I don’t know if you’ve heard, but there are these things called electronic books now, e-books for short. Now these are brand new (invented 1971, possibly as early as 1949) and understandably the devices to read them are even newer (first e-reader released 1998). So it may come as a shock to many of you that quite a few people read e-books on e-readers now instead of paper books. It will come as even more of a shock to you that the Sony e-reader has become a thing of the past.
That’s right my fellow book lovers – lovers in the adoration sense, not in the brace yourself, oh yeah, uh-huh, uh-huh, chikka bow-wow, sense – it appears that Sony has decided it doesn’t want a dedicated e-reader, in fact it doesn’t even want an e-book store. They have announced that they are pulling out and customers are being transferred to the Kobo store.
Of course, I don’t think anyone is particularly surprised by this decision. Raise your hand if you’ve ever actually seen a Sony e-reader. Now keep it up if you’ve actually owned one. If you can see anyone with their hand still raised, I’d question how you manage to turn people’s web cams on. Sony has been playing at the bottom end of the market for e-readers and e-books for quite a while now.
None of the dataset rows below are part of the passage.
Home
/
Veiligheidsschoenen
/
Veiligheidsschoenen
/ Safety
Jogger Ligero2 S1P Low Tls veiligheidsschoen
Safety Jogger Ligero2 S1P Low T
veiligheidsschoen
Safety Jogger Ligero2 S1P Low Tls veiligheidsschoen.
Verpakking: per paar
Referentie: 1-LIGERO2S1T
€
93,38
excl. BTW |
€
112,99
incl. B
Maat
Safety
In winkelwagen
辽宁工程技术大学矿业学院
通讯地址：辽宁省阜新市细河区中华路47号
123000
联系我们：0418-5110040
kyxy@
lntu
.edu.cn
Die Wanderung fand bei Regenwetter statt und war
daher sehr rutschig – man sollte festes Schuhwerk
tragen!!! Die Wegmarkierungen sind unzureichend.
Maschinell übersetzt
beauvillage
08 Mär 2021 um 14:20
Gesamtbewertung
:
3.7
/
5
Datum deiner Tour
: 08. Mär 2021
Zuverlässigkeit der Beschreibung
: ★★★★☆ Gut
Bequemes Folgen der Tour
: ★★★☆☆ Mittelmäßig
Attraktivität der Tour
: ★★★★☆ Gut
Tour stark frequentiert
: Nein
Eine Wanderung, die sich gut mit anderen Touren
The chart below from Goodreads shows Sony were picking up Kobo’s scraps in the market.

So what does this mean for us readers? Well, it means the big dedicated e-readers remain, the Kindle and Nook. It also means Kobo could pick up a bit more of the e-reader and e-book market. But that isn’t particularly interesting to me, I’ll discuss why in a moment. What is interesting is the Sony e-reader is probably the victim of the modern device market.
I read an interesting tech article that was discussing mobile phones. They pointed out that the companies making money on phones weren’t actually making money on the phone sales, especially at the mid to lower price points, but instead cashing in on the app stores and downloads. The phone is a loss leader for the software business they run. Nokia and their deal with Microsoft is a classic example of this, with Nokia battling to compete for market share and profits.
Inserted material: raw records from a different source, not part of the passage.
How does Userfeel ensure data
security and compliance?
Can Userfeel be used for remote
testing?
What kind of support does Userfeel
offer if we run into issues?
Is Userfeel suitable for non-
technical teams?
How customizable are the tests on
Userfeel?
Translate that to e-readers and the same thing applies. It was even worse for Sony, as the other competitors were/are selling their Kindle, Nook, Kobo, etc, as a loss leader to get people using their store or affiliates. This meant that the big stores attract the users, who buy the associated tech, which locks them to the stores (to some extent at least), leading to e-book sales profits. Terrific! As long as you don’t think too hard about the slave labour making the devices.
The reason I don’t find the market positioning of the e-reader devices of much interest is down to a few things. The first is a little statistic that has been showing up in surveys from Goodreads and The Pew Institute; namely that 29-37% of people read books on their phone (23% on a tablet). A dedicated reading device is only really in the book space now because the e-reader screen has less eye fatigue. At the moment! Watch this bubble burst as phones and tablets eat away at the readability technology, such that e-reader screens become redundant. Mobile devices also don’t have to be linked to any one e-book store, so interesting times are on the horizon.